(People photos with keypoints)
★ ★ ★ ★
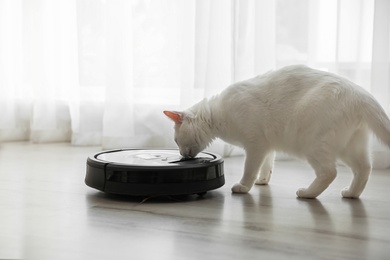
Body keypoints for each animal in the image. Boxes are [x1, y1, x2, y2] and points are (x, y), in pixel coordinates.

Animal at [164, 64, 390, 197]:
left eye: (175, 141)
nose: (182, 154)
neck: (217, 114)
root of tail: (361, 93)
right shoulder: (266, 146)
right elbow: (266, 166)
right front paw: (262, 182)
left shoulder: (255, 145)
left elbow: (249, 169)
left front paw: (244, 187)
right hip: (350, 148)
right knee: (364, 169)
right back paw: (351, 193)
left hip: (314, 145)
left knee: (329, 172)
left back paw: (307, 193)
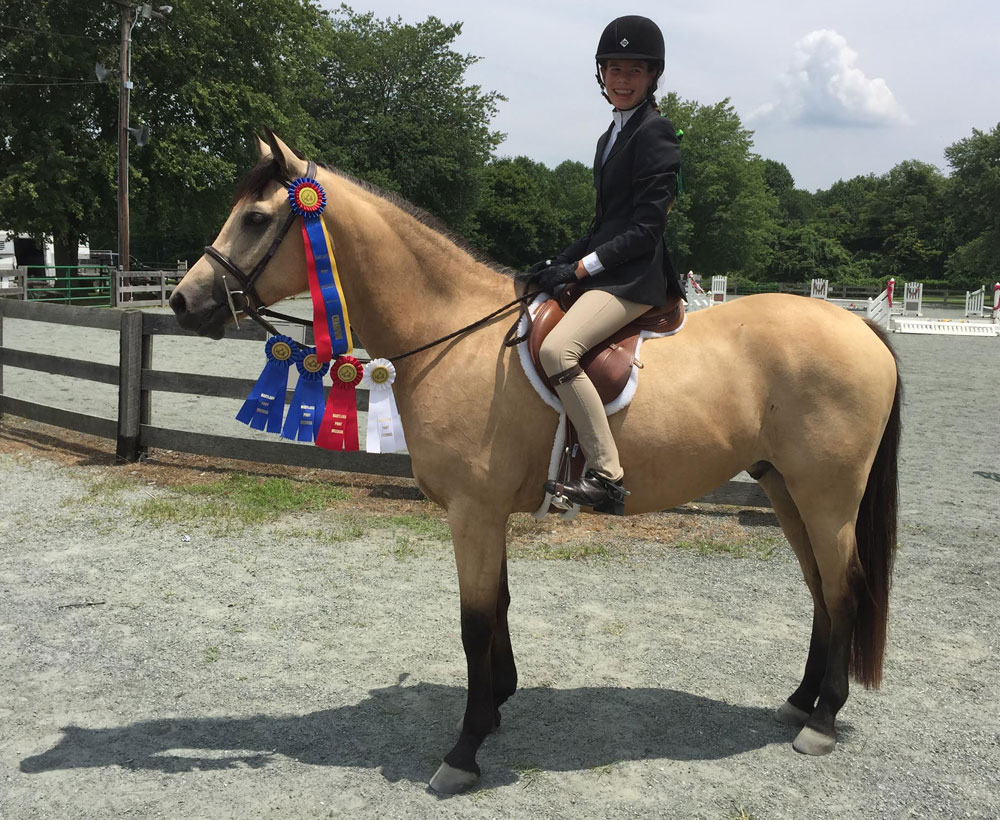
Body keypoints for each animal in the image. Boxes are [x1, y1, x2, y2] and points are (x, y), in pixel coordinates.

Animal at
★ ★ ★ ★
▶ **What to work on**
Return nothing except the lines from the line with "left knee: (329, 172)" through the last line of the records above, copied exactly and without pictures.

▶ **Written answer**
left knee: (329, 172)
left back paw: (307, 193)
Body keypoints for each animal in the image. Boxes are [x1, y1, x2, y2] and points are (x, y), in pixel coordinates.

Animal at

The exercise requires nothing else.